Oír, meditar, asombrarse de lo que se ha oído, fueron durante mucho tiempo los verbos de mi vida de fe.
Hasta que un día…
Era un día cualquiera, en una eucaristía que en nada se diferenciaba de las que hasta entonces había celebrado. Todo era como siempre, incluido aquel evangelio que tantas veces había escuchado: “Si quieres, puedes limpiarme”… “Quiero: queda limpio”.
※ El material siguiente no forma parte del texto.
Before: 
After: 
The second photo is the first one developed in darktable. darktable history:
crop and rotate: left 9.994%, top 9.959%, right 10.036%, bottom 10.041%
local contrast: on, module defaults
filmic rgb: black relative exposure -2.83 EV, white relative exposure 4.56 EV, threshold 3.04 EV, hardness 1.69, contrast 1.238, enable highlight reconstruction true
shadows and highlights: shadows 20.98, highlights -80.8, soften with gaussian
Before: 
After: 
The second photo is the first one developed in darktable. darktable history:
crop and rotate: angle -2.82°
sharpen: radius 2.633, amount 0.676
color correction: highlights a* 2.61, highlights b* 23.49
Sólo que, mientras proclamaba el relato acostumbrado, supe con certeza que se estaba hablando de Jesús y de mí. En un instante, todo yo, mi vida entera, arrodillada a los pies de Jesús, la vi alcanzada por la ternura del que, extendida la mano, me tocó contagiándose de mi impureza y contagiándome de su santidad.
¡El leproso del relato evangélico era yo!
Cuando te pedí que me curases, no podía sospechar, Señor, que serías tú quien se había de quedar con mi enfermedad, con mis harapos, con mi soledad, con mi impureza.
Ahora lo sé, y el corazón me pide decirte: Señor, devuélveme esa lepra que tu amor se ha llevado; devuélveme impureza, soledad y andrajos, pues no es justo que tú te quedes con una maldición que es sólo mía; no puedo permitirte esa locura; “no me lavarás los pies jamás”.
Pero tú, arrodillado a mis pies como si fueses mi esclavo, con seriedad que no puedo ignorar, me dijiste: “Si no te lavo”, si no me das tu enfermedad, “no tienes parte conmigo”.
Entonces supe que sólo cabía amarte para no morir de pena por haber echado sobre tus hombros el peso de mis pecados.
Sólo cabe que amemos a quien tanto nos amó, y tú lo sabes, Iglesia de leprosos limpios, Iglesia de Cristo, el esposo que se entregó a sí mismo por ti, para consagrarte, purificándote con el baño del agua y la palabra.
El amor que te purifica, el amor que es Cristo Jesús, no se arrodilló una vez a tus pies para luego apartarse: Se arrodilló una vez para siempre, como se entregó una vez para siempre, como es para siempre el amor que es Dios.
Hoy, en la eucaristía, volverás a decírselo: “Si quieres, puedes limpiarme”… Y volverás a oír la voz de su misericordia: “Quiero: queda limpio”. Y te acercarás a él, lo recibirás y, a la luz de la fe, verás que su mano se extiende sobre ti dejándote gloriosa, sin mancha ni arruga, santa e inmaculada.
El corazón intuye que sólo tenemos el amor que Dios nos tiene: Sólo nos queda el amor.